(THE INPUT Opens)

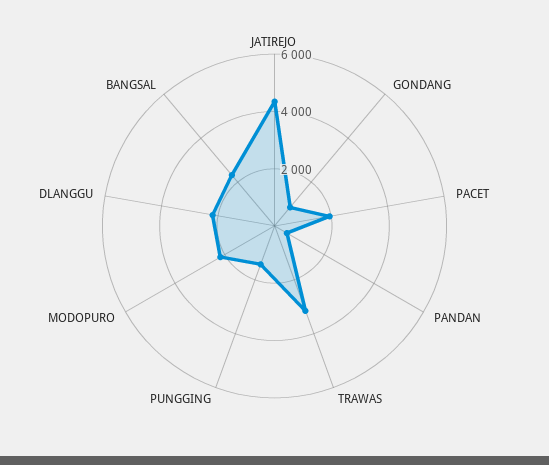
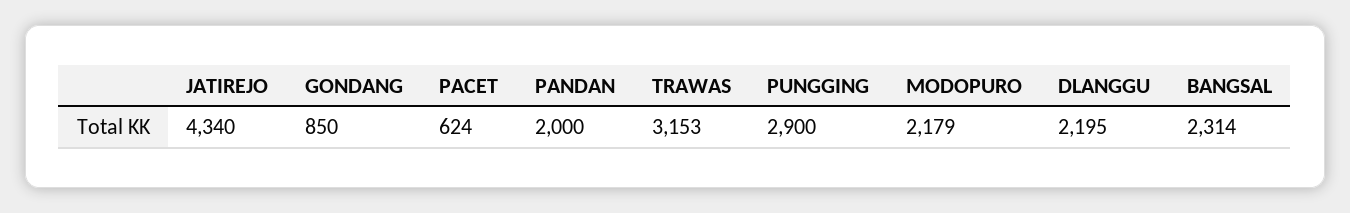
PACET: 2000 -> 624
PANDAN: 500 -> 2000
PUNGGING: 1500 -> 2900

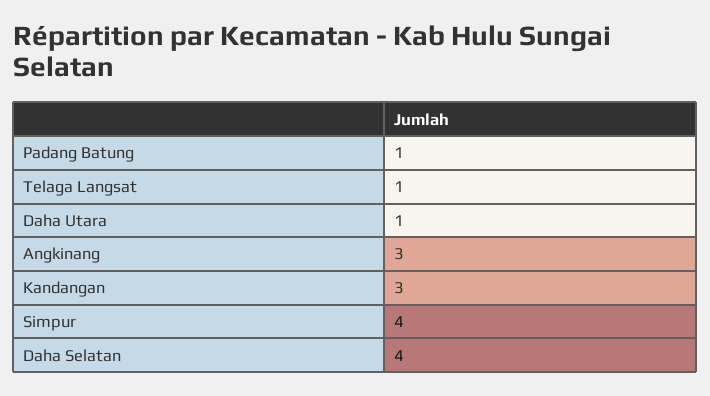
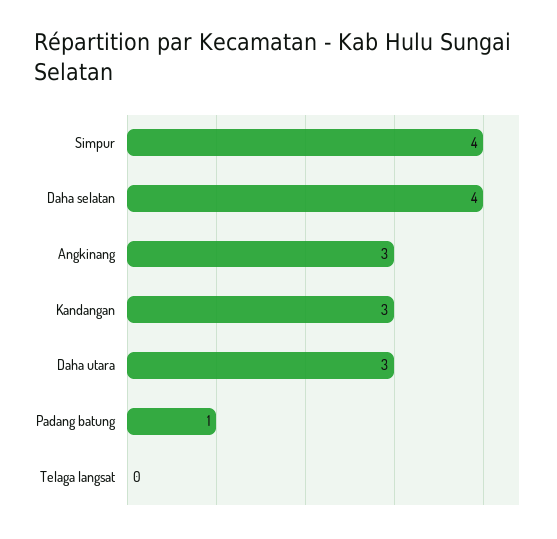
Telaga Langsat: 1 -> 0
Daha Utara: 1 -> 3

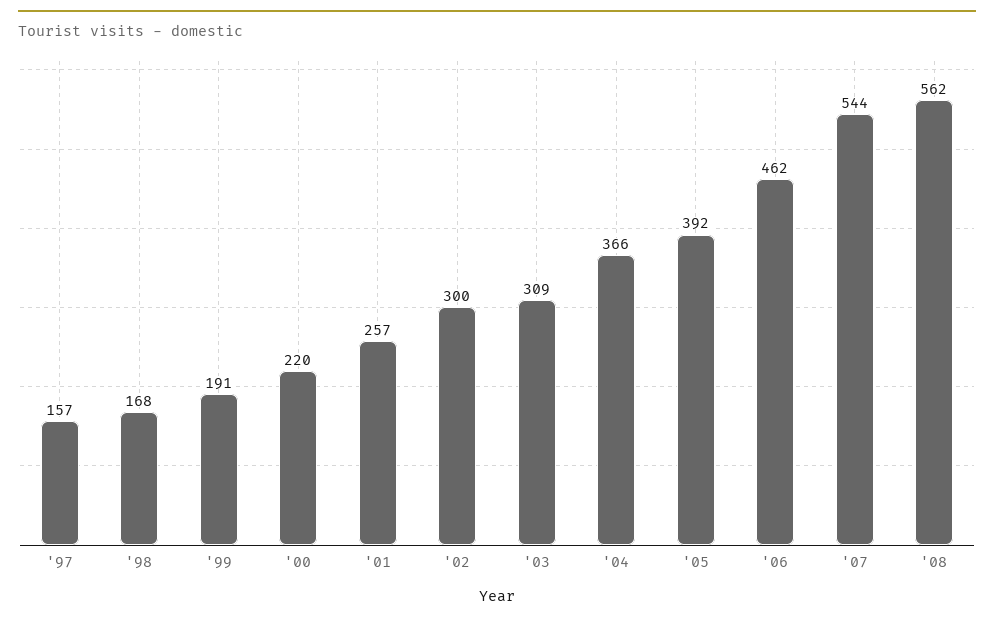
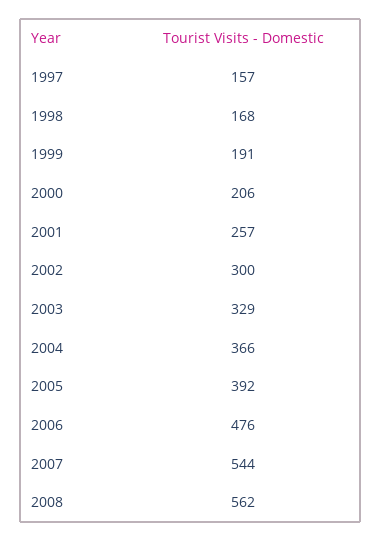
'00: 220 -> 206
'03: 309 -> 329
'06: 462 -> 476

(THE INPUT Closes)

• _TASK DETAILS_: Restate the data word for word, minus any images.

• _EXERCISE ANSWER_:
PACET: 2000 -> 624
PANDAN: 500 -> 2000
PUNGGING: 1500 -> 2900

Telaga Langsat: 1 -> 0
Daha Utara: 1 -> 3

'00: 220 -> 206
'03: 309 -> 329
'06: 462 -> 476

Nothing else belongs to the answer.